3. The bypass valve as recited in claim 1, wherein the number of the valve seat medium holes is plural, and the plural valve seat medium holes are arranged at intervals in the same circumferential direction; the valve core medium holes are communicated with the valve seat medium holes in a one-to-one correspondence manner;

and/or the number of the valve seat pressure relief holes is multiple, and the valve seat pressure relief holes are arranged at intervals along the same circumferential direction; the valve core pressure relief holes are multiple in number, and the valve core pressure relief holes are communicated with the valve seat pressure relief holes in a one-to-one correspondence mode.

4. The bypass valve as recited in claim 1, wherein an annular bottom protrusion is provided on an outer wall of the valve seat at a position near an open end of the valve seat, the bottom protrusion being for abutment with an inner wall of the mounting cavity; the blind end of disk seat is equipped with the connection pad, the connection pad is used for with the outside fixed connection of installation cavity.

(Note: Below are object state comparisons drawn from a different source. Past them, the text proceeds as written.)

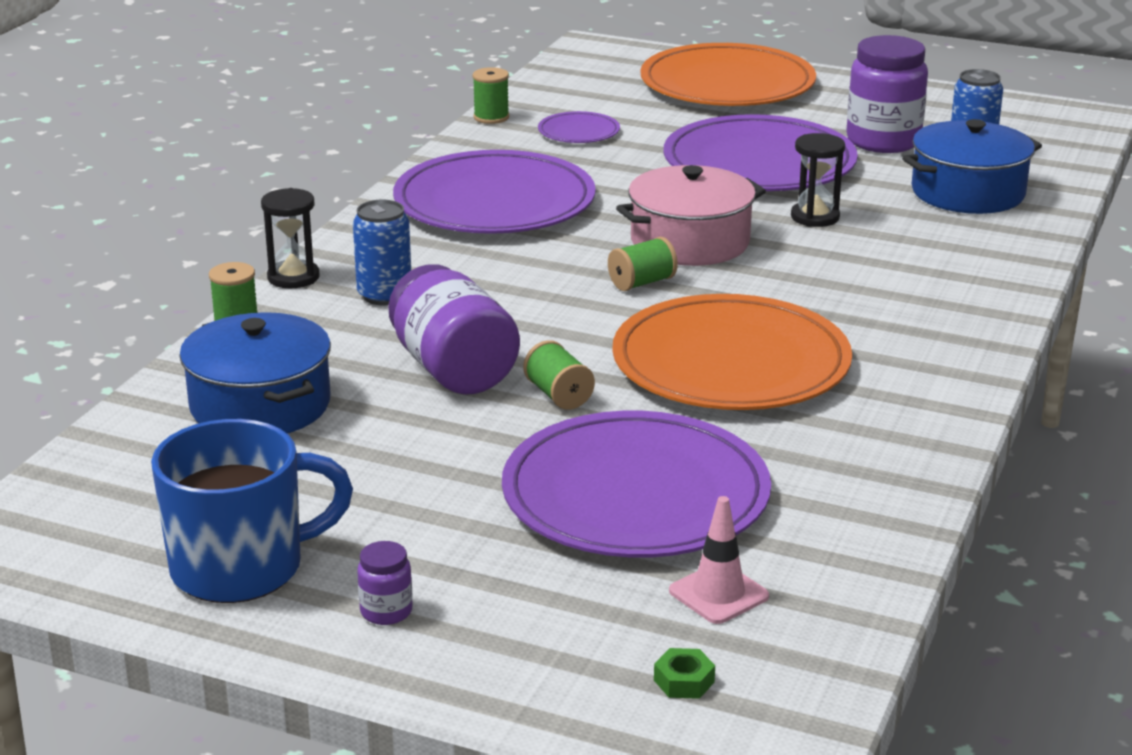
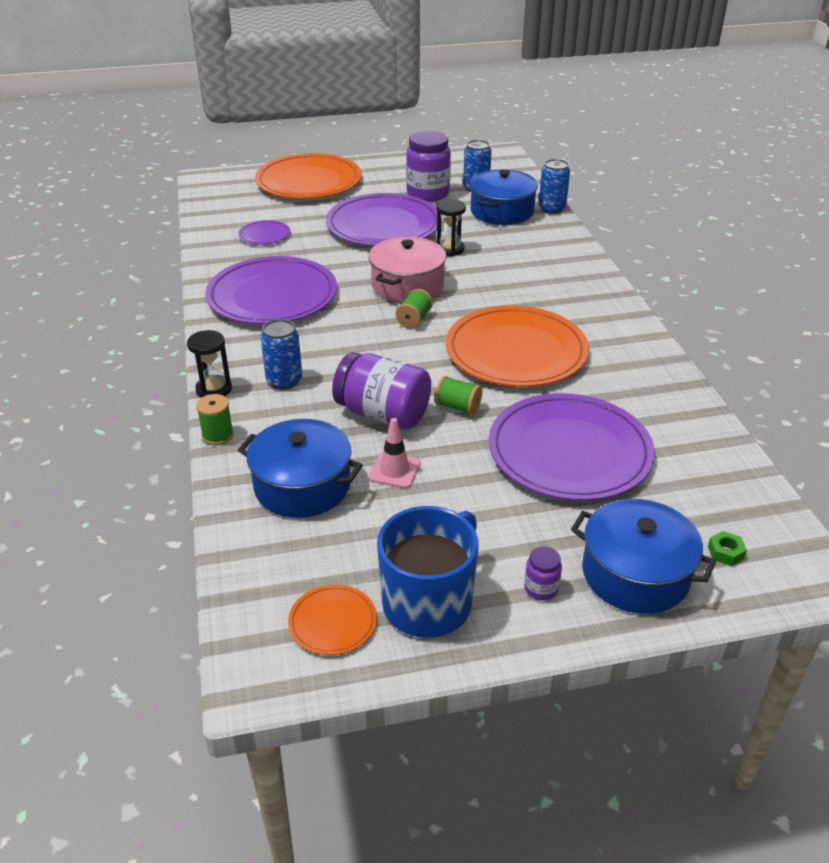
camera: 35 degrees left, 10 degrees up
green spool [473,67,509,124] -> none
pink traffic cone [669,496,769,624] -> pink traffic cone moved to [368,418,421,488]
none -> orange plate [288,584,377,655]
none -> blue can [539,159,570,214]
none -> blue pot [571,499,716,614]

5. The bypass valve as recited in claim 4, wherein an annular top protrusion is provided on an outer wall of the valve seat at a location adjacent the connecting disc, the top protrusion being adapted to connect with an inner wall of the mounting cavity.

6. The bypass valve as recited in claim 5, wherein the valve seat is further provided with a sealing structure disposed on a side of the top protrusion remote from the bottom protrusion.

7. The bypass valve as recited in any one of claims 1 to 6, wherein the spool dielectric bore is provided in a strip shape, a length direction of the spool dielectric bore is identical to a length direction of the valve seat, and a length of the valve seat dielectric bore is smaller than a length of the spool dielectric bore.

8. A fluid line structure comprising a substrate and a bypass valve according to any one of claims 1 to 7; the base body is provided with an installation cavity, an upstream main medium channel, a downstream main medium channel and a bypass medium channel; the bypass valve is arranged in the installation cavity, the valve seat medium inlet and the valve core medium inlet are communicated with the upstream main medium channel, the downstream main medium channel is communicated with the valve seat medium hole, and the bypass medium channel can be communicated with the valve seat pressure relief hole.